The Rs 9,600-crore project envisages the acquisition of 1,030 acres of land, but the erstwhile Left Front government was able to acquire only 556 acres through the West Bengal Power Development Corporation Ltd (WBPDCL), due to resistance from locals then backed by the TC. The project was initially supposed to be set up by WBPDCL. But after stiff resistance from land losers, the project was handed over to NTPC in 2008. NTPC signed a memorandum of understanding for power purchase with the then Left Front government in 2010. The present state government has already said it will not meddle with land acquisition and the industry should do it on its won. The state government had even asked the power major to build the plant on the 556 acres. The power major is yet to get possession of the land acquired by WBPDCL.
For people in Katwa and nearby villages like Koshigram and Churpuni, NTPC is a golden goose that they are ready to reap benefits from. "Earlier, WBPDCL had paid a price of Rs 7 lakh-12 lakh per acre. Now, we have heard NTPC will pay the same amount. In three years, land prices have doubled, so we need much more, close to Rs 20 lakh.
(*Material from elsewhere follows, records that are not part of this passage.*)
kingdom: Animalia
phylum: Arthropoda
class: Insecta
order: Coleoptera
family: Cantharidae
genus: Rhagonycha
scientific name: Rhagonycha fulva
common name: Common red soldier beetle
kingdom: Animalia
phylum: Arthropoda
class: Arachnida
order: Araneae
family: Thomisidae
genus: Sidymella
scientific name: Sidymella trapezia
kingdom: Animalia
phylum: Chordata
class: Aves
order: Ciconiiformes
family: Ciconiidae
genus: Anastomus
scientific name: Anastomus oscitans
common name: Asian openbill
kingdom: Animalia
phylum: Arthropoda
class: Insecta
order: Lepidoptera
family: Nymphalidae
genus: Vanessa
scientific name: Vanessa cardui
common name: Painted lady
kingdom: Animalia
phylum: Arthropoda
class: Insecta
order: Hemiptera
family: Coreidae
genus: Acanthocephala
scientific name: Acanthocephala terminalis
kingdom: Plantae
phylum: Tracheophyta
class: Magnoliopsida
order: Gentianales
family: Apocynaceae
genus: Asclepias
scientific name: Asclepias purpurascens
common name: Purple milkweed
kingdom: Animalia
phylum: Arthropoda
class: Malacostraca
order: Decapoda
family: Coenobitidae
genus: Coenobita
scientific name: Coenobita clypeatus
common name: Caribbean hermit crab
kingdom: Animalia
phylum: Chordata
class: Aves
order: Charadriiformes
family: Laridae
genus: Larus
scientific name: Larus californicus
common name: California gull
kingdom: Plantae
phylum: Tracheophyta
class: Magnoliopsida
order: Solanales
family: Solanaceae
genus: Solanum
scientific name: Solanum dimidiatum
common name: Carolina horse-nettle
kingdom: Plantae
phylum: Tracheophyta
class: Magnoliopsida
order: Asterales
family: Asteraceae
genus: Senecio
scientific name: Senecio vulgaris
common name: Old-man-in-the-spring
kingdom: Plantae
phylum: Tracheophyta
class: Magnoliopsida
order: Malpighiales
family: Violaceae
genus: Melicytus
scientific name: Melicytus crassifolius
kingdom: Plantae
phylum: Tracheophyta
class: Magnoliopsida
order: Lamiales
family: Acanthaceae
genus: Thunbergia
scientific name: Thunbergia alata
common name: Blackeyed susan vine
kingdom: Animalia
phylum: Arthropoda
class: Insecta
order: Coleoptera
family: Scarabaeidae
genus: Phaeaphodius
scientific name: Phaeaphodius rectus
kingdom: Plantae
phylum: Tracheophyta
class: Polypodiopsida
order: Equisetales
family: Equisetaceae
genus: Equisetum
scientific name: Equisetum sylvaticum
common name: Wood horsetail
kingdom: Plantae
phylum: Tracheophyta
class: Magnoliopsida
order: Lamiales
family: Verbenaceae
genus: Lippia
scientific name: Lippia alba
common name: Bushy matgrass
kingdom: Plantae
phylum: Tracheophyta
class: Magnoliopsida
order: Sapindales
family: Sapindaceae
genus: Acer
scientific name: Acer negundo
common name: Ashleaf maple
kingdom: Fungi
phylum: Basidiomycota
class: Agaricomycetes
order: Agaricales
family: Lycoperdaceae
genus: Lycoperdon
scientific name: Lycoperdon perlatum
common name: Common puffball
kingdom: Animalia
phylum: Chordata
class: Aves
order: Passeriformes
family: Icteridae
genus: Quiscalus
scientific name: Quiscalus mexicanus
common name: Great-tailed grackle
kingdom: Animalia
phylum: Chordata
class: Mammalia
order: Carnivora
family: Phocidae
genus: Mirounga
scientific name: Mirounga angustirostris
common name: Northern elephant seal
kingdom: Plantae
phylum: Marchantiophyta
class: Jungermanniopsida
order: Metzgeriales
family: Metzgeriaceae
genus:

We want NTPC to talk directly to us and give a fair price,” said Tapan Kumar Ghoshal, who owns three acres in Churpuni. “Some of us were approached by middlemen offering us a higher price and a racket is quite active in this locality.”
But NTPC is pretty confident there will be no ‘Singur rerun’ in Katwa. Krishak o Khet Majoor Bachao Committee, the TC-backed association spearheading agitation during the Left rule, is almost non-functional now. “Those are things from the past, the committee is no more functional. We don’t want the project to go back, like it happened in Singur in the case of Nano. But they (NTPC) must respect our feelings and should talk to us collectively,” said Hari Krishna Pal, a former activist of the committee.
A top official from NTPC said the firm would do “whatever it can to retain the project”, as it is one of the pet projects of its chairman and managing director.
“We will get control of land within this month and then the acquisition process will kick off. Now, the officials here are doing the ground work, talking to the villagers. We have also hired four retired WBPDCL officials who were involved with the earlier acquisition process. We are getting positive response from them. We will support them by all means, by giving them special training on plant related jobs,” Basu said.
A top official from the state power ministry said, “Even in the new Land Bill adopted, power was not included as a public purpose project, making matters difficult for NTPC and other players,” Even the state power utility’s 30 substation projects are stuck due to land acquisition issues.
Former chief minister Buddhadeb Bhattacharjee had said, “How is it possible to invest in the state for industries when the state government has such a land policy for which industries will not get land. NTPC has been facing issues as far as acquiring land for the power plant in Katwa is concerned.” On the other hand, state commerce and industries minister Partha Chatterjee has said the state will give full support to NTPC.
Meanwhile, at ground zero, the farmers are working in the acquired land to earn their livelihood. “Yes, this is no more my land. My land was taken way back for power plant, but how long will I wait for a new job. So, I have started cultivating on these farmlands again,” said Pradyut Ghosh, a land loser, who was working in the acquired fields.